Your answer should be every line from the records that contains "renal".

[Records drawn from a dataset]

################

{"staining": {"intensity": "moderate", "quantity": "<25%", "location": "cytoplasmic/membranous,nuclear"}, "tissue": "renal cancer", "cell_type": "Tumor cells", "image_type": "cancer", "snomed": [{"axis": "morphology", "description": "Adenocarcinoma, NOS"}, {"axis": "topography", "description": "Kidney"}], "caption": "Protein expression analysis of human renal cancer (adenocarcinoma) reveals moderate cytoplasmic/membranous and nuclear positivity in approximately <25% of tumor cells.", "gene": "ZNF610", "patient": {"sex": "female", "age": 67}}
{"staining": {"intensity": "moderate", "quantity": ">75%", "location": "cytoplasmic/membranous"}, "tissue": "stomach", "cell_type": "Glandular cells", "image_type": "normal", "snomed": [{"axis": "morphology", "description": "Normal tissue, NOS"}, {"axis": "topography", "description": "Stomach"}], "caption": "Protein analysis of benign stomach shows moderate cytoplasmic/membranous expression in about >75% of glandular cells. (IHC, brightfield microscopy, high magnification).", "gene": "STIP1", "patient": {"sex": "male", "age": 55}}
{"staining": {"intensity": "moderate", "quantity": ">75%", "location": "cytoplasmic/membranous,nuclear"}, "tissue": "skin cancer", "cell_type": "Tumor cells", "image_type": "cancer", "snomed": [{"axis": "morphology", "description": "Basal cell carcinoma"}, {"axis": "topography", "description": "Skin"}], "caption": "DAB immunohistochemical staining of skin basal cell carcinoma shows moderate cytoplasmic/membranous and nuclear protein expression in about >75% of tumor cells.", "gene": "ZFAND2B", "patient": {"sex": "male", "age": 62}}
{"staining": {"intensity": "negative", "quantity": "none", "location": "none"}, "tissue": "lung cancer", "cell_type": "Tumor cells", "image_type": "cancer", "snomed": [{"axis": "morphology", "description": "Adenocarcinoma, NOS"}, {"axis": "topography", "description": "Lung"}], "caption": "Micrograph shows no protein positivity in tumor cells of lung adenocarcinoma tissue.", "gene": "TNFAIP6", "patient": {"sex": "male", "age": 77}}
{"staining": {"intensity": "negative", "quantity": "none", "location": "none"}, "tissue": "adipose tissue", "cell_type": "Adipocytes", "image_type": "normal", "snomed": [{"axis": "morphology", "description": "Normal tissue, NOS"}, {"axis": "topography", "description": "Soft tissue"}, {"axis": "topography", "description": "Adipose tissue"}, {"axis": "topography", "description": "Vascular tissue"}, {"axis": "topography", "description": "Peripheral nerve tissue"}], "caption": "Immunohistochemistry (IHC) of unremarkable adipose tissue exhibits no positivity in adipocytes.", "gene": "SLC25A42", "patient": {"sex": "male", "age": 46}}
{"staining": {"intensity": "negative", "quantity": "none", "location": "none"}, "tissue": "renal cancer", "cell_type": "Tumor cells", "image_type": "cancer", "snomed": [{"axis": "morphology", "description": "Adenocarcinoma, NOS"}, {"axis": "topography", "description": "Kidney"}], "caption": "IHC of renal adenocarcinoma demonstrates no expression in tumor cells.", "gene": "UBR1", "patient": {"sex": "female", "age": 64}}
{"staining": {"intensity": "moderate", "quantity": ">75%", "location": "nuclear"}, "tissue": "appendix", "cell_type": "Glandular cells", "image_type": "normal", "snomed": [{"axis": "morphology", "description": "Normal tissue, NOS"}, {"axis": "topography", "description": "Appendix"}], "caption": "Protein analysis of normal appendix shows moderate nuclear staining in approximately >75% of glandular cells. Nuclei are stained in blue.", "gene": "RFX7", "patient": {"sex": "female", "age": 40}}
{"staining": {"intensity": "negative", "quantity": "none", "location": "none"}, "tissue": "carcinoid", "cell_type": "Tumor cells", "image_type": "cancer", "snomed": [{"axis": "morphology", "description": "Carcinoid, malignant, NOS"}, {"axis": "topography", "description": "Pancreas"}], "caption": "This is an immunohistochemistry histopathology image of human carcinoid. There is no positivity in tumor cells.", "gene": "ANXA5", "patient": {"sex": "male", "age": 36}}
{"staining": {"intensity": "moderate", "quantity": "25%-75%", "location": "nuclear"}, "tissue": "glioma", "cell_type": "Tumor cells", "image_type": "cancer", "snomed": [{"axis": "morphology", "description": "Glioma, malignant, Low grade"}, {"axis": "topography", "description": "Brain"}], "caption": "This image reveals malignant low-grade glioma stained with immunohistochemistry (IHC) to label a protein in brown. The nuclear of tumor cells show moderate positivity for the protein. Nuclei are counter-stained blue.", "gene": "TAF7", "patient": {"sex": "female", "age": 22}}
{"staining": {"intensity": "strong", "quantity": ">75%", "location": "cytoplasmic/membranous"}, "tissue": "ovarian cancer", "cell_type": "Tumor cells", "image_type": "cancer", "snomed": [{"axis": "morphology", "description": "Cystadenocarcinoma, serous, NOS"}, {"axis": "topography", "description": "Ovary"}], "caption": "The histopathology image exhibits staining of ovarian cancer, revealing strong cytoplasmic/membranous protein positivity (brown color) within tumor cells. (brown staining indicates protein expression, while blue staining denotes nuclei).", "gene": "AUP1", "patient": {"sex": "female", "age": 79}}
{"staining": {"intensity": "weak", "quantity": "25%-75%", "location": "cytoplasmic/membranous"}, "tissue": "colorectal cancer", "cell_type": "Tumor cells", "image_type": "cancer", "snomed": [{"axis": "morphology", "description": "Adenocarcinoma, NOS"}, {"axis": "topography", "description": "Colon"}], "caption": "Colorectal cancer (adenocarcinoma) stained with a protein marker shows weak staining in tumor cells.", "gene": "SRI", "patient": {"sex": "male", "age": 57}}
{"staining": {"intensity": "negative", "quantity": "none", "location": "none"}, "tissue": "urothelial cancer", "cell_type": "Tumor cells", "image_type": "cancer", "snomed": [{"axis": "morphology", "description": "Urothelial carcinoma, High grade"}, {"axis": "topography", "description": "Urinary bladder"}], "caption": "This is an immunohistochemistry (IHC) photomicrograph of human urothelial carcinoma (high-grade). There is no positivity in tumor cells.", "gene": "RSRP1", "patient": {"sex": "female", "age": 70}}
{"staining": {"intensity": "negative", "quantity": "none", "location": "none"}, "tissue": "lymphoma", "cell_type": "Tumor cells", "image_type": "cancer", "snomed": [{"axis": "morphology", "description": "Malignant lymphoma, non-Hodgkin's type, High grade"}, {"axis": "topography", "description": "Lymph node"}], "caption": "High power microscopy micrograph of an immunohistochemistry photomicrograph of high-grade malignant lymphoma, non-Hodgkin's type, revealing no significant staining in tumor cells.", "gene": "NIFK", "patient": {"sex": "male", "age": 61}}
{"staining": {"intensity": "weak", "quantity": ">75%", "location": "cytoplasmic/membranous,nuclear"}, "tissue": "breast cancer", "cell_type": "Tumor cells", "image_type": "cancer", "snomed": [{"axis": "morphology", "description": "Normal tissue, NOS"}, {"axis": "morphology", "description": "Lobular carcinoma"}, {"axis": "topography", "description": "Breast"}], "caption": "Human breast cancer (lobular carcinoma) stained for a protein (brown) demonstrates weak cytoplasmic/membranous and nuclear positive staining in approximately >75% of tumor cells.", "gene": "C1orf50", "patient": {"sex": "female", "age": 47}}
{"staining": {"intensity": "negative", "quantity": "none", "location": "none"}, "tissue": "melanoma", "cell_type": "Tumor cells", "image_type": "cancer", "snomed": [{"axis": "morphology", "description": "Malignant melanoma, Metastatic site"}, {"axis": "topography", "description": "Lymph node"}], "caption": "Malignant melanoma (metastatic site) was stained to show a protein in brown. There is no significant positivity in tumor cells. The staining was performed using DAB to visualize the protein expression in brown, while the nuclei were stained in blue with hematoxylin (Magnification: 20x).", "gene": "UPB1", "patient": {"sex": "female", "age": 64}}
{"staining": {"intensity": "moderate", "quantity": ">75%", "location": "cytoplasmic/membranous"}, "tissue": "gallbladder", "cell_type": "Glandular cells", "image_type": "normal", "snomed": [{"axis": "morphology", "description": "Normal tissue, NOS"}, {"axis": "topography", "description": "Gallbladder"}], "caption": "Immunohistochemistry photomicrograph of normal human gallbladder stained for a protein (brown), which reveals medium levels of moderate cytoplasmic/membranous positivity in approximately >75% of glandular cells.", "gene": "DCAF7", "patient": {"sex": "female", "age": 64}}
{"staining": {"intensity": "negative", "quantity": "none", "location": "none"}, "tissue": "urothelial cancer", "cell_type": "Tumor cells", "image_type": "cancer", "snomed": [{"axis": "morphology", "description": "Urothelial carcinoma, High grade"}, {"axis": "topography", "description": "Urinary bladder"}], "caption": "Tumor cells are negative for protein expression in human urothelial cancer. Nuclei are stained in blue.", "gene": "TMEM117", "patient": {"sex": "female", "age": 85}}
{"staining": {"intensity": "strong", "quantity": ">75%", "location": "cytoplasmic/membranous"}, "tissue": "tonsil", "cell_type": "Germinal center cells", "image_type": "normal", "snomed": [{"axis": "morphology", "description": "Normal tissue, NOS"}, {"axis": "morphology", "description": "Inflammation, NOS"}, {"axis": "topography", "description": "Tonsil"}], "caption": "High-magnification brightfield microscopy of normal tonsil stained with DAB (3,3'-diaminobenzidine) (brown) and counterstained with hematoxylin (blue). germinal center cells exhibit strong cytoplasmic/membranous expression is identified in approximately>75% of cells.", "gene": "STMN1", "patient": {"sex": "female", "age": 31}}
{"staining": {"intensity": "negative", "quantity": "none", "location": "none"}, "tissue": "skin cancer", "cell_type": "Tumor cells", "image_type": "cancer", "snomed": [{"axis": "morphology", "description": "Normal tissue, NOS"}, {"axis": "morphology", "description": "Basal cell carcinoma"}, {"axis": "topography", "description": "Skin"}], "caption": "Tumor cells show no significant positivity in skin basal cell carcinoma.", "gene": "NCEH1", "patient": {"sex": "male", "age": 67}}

################

#### [ANSWER TO THE EXERCISE]
{"staining": {"intensity": "moderate", "quantity": "<25%", "location": "cytoplasmic/membranous,nuclear"}, "tissue": "renal cancer", "cell_type": "Tumor cells", "image_type": "cancer", "snomed": [{"axis": "morphology", "description": "Adenocarcinoma, NOS"}, {"axis": "topography", "description": "Kidney"}], "caption": "Protein expression analysis of human renal cancer (adenocarcinoma) reveals moderate cytoplasmic/membranous and nuclear positivity in approximately <25% of tumor cells.", "gene": "ZNF610", "patient": {"sex": "female", "age": 67}}
{"staining": {"intensity": "negative", "quantity": "none", "location": "none"}, "tissue": "renal cancer", "cell_type": "Tumor cells", "image_type": "cancer", "snomed": [{"axis": "morphology", "description": "Adenocarcinoma, NOS"}, {"axis": "topography", "description": "Kidney"}], "caption": "IHC of renal adenocarcinoma demonstrates no expression in tumor cells.", "gene": "UBR1", "patient": {"sex": "female", "age": 64}}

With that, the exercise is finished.